MATERIAL FOR THIS EXERCISE START
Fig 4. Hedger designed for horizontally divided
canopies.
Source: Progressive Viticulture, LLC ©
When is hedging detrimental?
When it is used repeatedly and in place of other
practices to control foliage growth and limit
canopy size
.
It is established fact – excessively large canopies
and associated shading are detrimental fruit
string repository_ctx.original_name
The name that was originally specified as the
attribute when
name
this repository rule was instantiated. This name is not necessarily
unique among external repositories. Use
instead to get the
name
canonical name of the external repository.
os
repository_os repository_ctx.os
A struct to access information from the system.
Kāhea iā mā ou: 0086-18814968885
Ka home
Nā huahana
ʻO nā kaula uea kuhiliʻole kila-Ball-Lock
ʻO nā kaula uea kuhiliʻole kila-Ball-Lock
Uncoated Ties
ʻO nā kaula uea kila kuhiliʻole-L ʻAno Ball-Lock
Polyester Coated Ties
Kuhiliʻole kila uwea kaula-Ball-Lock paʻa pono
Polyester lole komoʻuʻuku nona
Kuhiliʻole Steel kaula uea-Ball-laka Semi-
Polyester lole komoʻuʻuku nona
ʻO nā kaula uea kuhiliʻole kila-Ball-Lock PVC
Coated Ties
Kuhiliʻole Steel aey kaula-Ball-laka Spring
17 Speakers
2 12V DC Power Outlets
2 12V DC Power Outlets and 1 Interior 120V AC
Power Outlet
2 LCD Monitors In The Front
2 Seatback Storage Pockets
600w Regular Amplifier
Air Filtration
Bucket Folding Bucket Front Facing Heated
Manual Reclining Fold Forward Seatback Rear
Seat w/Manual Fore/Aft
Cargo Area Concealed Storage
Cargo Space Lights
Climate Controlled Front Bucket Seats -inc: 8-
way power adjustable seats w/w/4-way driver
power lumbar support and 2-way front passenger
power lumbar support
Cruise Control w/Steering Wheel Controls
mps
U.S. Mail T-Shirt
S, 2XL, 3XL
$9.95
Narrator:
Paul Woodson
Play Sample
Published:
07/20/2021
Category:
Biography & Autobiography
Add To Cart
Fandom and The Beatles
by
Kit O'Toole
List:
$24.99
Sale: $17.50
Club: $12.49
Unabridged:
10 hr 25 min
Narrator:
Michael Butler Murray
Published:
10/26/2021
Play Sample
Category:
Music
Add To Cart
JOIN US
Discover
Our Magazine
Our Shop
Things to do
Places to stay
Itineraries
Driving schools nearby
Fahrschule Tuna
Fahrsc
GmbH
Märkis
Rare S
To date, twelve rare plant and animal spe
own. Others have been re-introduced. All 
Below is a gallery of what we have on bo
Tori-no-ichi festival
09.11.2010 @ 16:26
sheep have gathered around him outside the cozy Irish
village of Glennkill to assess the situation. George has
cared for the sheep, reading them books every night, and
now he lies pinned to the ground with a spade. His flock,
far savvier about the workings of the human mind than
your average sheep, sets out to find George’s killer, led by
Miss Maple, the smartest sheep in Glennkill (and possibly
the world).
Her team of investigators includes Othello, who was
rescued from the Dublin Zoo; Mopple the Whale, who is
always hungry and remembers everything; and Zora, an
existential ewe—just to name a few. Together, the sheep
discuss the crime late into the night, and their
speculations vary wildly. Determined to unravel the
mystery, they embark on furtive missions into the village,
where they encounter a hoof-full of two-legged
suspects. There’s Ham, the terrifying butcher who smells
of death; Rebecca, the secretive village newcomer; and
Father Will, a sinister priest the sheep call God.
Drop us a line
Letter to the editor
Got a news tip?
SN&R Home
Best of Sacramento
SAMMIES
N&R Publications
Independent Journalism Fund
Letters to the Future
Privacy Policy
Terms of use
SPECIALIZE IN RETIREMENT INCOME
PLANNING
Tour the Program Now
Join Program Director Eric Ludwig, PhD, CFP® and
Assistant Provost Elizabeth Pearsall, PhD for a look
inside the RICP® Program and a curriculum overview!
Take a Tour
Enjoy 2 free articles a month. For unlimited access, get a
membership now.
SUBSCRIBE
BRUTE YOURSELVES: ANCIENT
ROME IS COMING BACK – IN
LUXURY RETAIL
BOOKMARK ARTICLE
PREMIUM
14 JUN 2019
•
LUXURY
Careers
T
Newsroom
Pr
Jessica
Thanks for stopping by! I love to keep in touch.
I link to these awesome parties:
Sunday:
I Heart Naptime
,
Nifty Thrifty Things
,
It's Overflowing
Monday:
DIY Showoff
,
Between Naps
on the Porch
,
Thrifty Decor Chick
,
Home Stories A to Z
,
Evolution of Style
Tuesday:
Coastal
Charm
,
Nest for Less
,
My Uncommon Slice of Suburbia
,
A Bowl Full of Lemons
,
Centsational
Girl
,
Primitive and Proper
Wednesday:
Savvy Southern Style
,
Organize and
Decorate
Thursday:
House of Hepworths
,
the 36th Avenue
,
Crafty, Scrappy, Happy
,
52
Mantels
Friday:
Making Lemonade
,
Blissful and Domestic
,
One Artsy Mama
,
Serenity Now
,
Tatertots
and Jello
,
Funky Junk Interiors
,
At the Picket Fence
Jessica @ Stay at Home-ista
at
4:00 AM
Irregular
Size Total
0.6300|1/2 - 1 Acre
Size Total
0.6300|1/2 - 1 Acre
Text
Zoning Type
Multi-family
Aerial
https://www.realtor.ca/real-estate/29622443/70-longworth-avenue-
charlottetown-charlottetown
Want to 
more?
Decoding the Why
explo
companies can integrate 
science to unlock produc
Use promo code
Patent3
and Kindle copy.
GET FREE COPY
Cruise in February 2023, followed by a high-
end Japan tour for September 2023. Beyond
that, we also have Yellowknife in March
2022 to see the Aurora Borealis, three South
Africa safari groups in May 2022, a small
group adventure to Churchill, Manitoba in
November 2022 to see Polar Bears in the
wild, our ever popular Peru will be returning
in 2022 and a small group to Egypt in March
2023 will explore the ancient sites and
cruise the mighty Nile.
MATERIAL FOR THIS EXERCISE END
**TO DO:**
The required result is an identical copy of the records above.

**EXERCISE OUTPUT:**
Fig 4. Hedger designed for horizontally divided
canopies.
Source: Progressive Viticulture, LLC ©
When is hedging detrimental?
When it is used repeatedly and in place of other
practices to control foliage growth and limit
canopy size
.
It is established fact – excessively large canopies
and associated shading are detrimental fruit
string repository_ctx.original_name
The name that was originally specified as the
attribute when
name
this repository rule was instantiated. This name is not necessarily
unique among external repositories. Use
instead to get the
name
canonical name of the external repository.
os
repository_os repository_ctx.os
A struct to access information from the system.
Kāhea iā mā ou: 0086-18814968885
Ka home
Nā huahana
ʻO nā kaula uea kuhiliʻole kila-Ball-Lock
ʻO nā kaula uea kuhiliʻole kila-Ball-Lock
Uncoated Ties
ʻO nā kaula uea kila kuhiliʻole-L ʻAno Ball-Lock
Polyester Coated Ties
Kuhiliʻole kila uwea kaula-Ball-Lock paʻa pono
Polyester lole komoʻuʻuku nona
Kuhiliʻole Steel kaula uea-Ball-laka Semi-
Polyester lole komoʻuʻuku nona
ʻO nā kaula uea kuhiliʻole kila-Ball-Lock PVC
Coated Ties
Kuhiliʻole Steel aey kaula-Ball-laka Spring
17 Speakers
2 12V DC Power Outlets
2 12V DC Power Outlets and 1 Interior 120V AC
Power Outlet
2 LCD Monitors In The Front
2 Seatback Storage Pockets
600w Regular Amplifier
Air Filtration
Bucket Folding Bucket Front Facing Heated
Manual Reclining Fold Forward Seatback Rear
Seat w/Manual Fore/Aft
Cargo Area Concealed Storage
Cargo Space Lights
Climate Controlled Front Bucket Seats -inc: 8-
way power adjustable seats w/w/4-way driver
power lumbar support and 2-way front passenger
power lumbar support
Cruise Control w/Steering Wheel Controls
mps
U.S. Mail T-Shirt
S, 2XL, 3XL
$9.95
Narrator:
Paul Woodson
Play Sample
Published:
07/20/2021
Category:
Biography & Autobiography
Add To Cart
Fandom and The Beatles
by
Kit O'Toole
List:
$24.99
Sale: $17.50
Club: $12.49
Unabridged:
10 hr 25 min
Narrator:
Michael Butler Murray
Published:
10/26/2021
Play Sample
Category:
Music
Add To Cart
JOIN US
Discover
Our Magazine
Our Shop
Things to do
Places to stay
Itineraries
Driving schools nearby
Fahrschule Tuna
Fahrsc
GmbH
Märkis
Rare S
To date, twelve rare plant and animal spe
own. Others have been re-introduced. All 
Below is a gallery of what we have on bo
Tori-no-ichi festival
09.11.2010 @ 16:26
sheep have gathered around him outside the cozy Irish
village of Glennkill to assess the situation. George has
cared for the sheep, reading them books every night, and
now he lies pinned to the ground with a spade. His flock,
far savvier about the workings of the human mind than
your average sheep, sets out to find George’s killer, led by
Miss Maple, the smartest sheep in Glennkill (and possibly
the world).
Her team of investigators includes Othello, who was
rescued from the Dublin Zoo; Mopple the Whale, who is
always hungry and remembers everything; and Zora, an
existential ewe—just to name a few. Together, the sheep
discuss the crime late into the night, and their
speculations vary wildly. Determined to unravel the
mystery, they embark on furtive missions into the village,
where they encounter a hoof-full of two-legged
suspects. There’s Ham, the terrifying butcher who smells
of death; Rebecca, the secretive village newcomer; and
Father Will, a sinister priest the sheep call God.
Drop us a line
Letter to the editor
Got a news tip?
SN&R Home
Best of Sacramento
SAMMIES
N&R Publications
Independent Journalism Fund
Letters to the Future
Privacy Policy
Terms of use
SPECIALIZE IN RETIREMENT INCOME
PLANNING
Tour the Program Now
Join Program Director Eric Ludwig, PhD, CFP® and
Assistant Provost Elizabeth Pearsall, PhD for a look
inside the RICP® Program and a curriculum overview!
Take a Tour
Enjoy 2 free articles a month. For unlimited access, get a
membership now.
SUBSCRIBE
BRUTE YOURSELVES: ANCIENT
ROME IS COMING BACK – IN
LUXURY RETAIL
BOOKMARK ARTICLE
PREMIUM
14 JUN 2019
•
LUXURY
Careers
T
Newsroom
Pr
Jessica
Thanks for stopping by! I love to keep in touch.
I link to these awesome parties:
Sunday:
I Heart Naptime
,
Nifty Thrifty Things
,
It's Overflowing
Monday:
DIY Showoff
,
Between Naps
on the Porch
,
Thrifty Decor Chick
,
Home Stories A to Z
,
Evolution of Style
Tuesday:
Coastal
Charm
,
Nest for Less
,
My Uncommon Slice of Suburbia
,
A Bowl Full of Lemons
,
Centsational
Girl
,
Primitive and Proper
Wednesday:
Savvy Southern Style
,
Organize and
Decorate
Thursday:
House of Hepworths
,
the 36th Avenue
,
Crafty, Scrappy, Happy
,
52
Mantels
Friday:
Making Lemonade
,
Blissful and Domestic
,
One Artsy Mama
,
Serenity Now
,
Tatertots
and Jello
,
Funky Junk Interiors
,
At the Picket Fence
Jessica @ Stay at Home-ista
at
4:00 AM
Irregular
Size Total
0.6300|1/2 - 1 Acre
Size Total
0.6300|1/2 - 1 Acre
Text
Zoning Type
Multi-family
Aerial
https://www.realtor.ca/real-estate/29622443/70-longworth-avenue-
charlottetown-charlottetown
Want to 
more?
Decoding the Why
explo
companies can integrate 
science to unlock produc
Use promo code
Patent3
and Kindle copy.
GET FREE COPY
Cruise in February 2023, followed by a high-
end Japan tour for September 2023. Beyond
that, we also have Yellowknife in March
2022 to see the Aurora Borealis, three South
Africa safari groups in May 2022, a small
group adventure to Churchill, Manitoba in
November 2022 to see Polar Bears in the
wild, our ever popular Peru will be returning
in 2022 and a small group to Egypt in March
2023 will explore the ancient sites and
cruise the mighty Nile.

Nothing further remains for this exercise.